The ethics of occupying dual roles in politics and business is somewhat questionable and is likely to lead to corruption. It may however be reasoned that it is to some extent advantageous for politicians to have experience with business while it may also be good for businessmen to have experience with politics. When politicians have experience with business, they have the upper hand of understanding the realities that are involved in making economic decisions (Arndt, & Oman 2006). Again, the industry experience would impart on the politician a more professional style of decision making and work as compared to what normally goes on within the bureaucratic structures of the public realm. These factors combined may guarantee a more efficient approach to political work. With this regard, it could be said that the politicians are working in the best interest of the society.
A close relationship between politics and business may also auger well for the projects and industries whose success is based on political factors (Crane & Matten 2007). In Iceland and Finland in particular, the principle of ‘the flag goes and business follows’ has proved very successful with regard to entry into foreign markets. Actually, there is a general view that a close overlap between business and politics may benefit a country. However, this link may prove to be the avenue for corruption in countries that lack a system that integrates accountability and public responsibility. Corrupt politicians may use there knowledge in business to further their own selfish interest, creating a business empire out of the public funds instead of using them for the greater good of the society. In countries like Bangladesh and Chad where corruption is at its peak, politics and business have been mixed in a way that the issuing of contracts is characterized by much favoritism.
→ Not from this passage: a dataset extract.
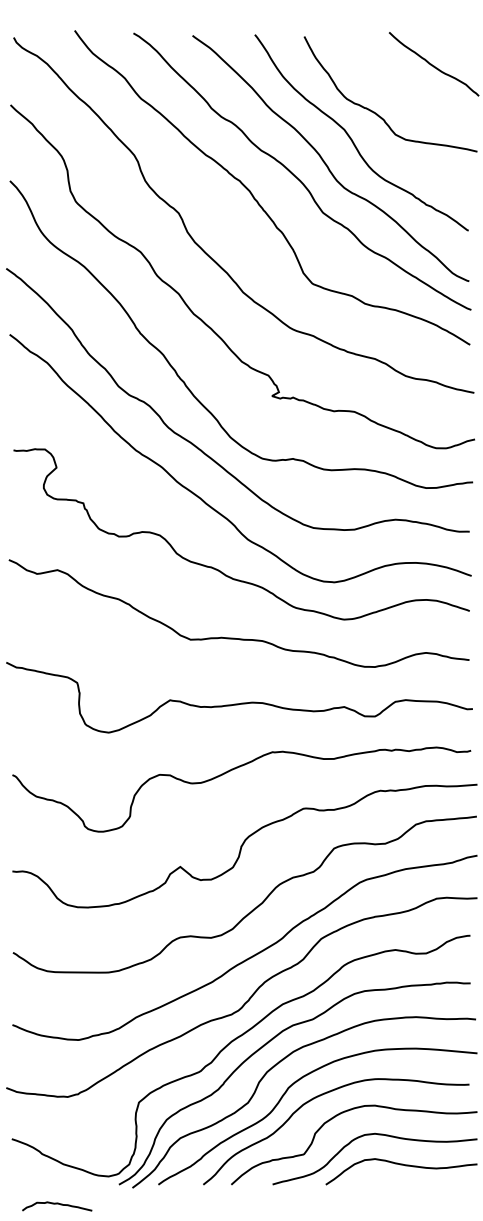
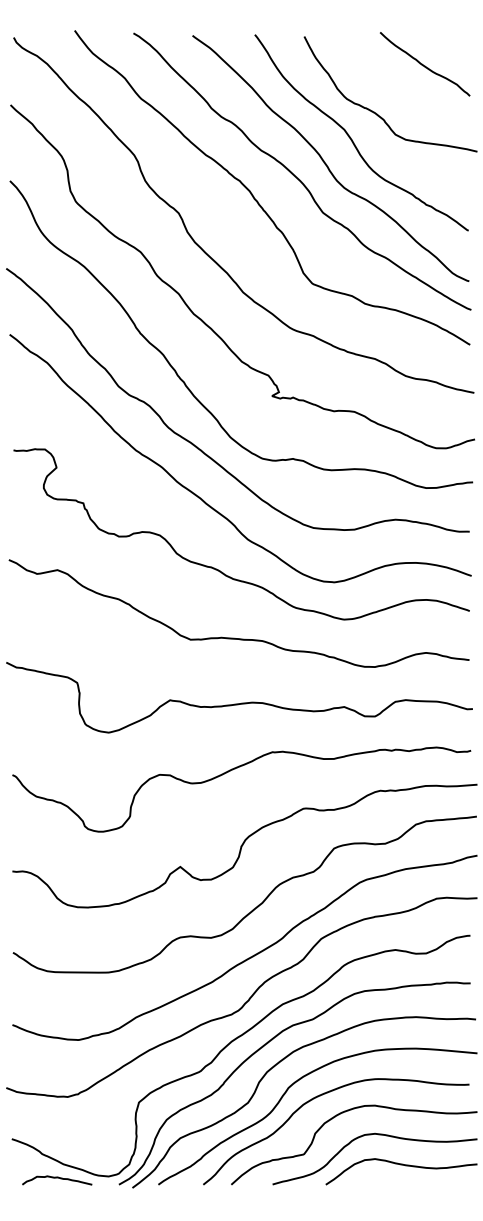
curve at (432, 64) position: (432, 64) -> (423, 64)
curve at (57, 1204) position: (57, 1204) -> (57, 1178)
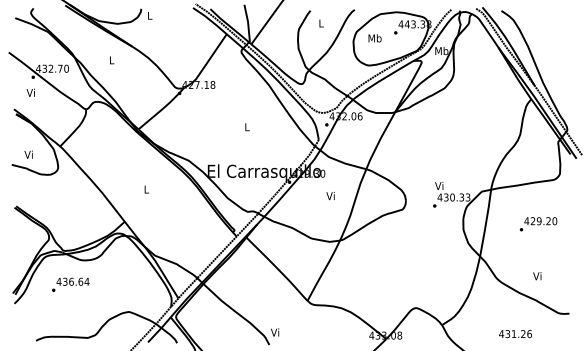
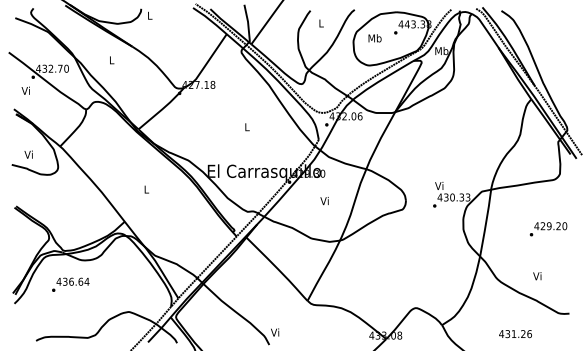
text at (30, 92) position: (30, 92) -> (25, 90)
text at (330, 196) position: (330, 196) -> (324, 201)
text at (538, 224) position: (538, 224) -> (548, 229)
As such, there is no transparency and accountability, something that makes these countries to plunge into the dungeons of poverty even as a few individuals languish in luxuries.
There are significant ethical concerns linked with the close integration between politics and business since politicians are supposed to set the rules upon which businesses operate. One cannot set the rules of a game and at the same time be a player. There is bound to be biasness. This could just be one of the reasons why some governments score high with regard to distinguishing between politics and business while other score low. It is thus not surprising that government regulations and in particular, the general governance system of a state, play a significant role in the overall corruption index. The difference between the United States, Iceland, Finland, Chad and Bangladesh with regard to corruption levels depend on the institutions that have been put in place to curb it and the level of integrity among the individuals in positions of power. All these are based on the system of governance which may prove efficient or inefficient.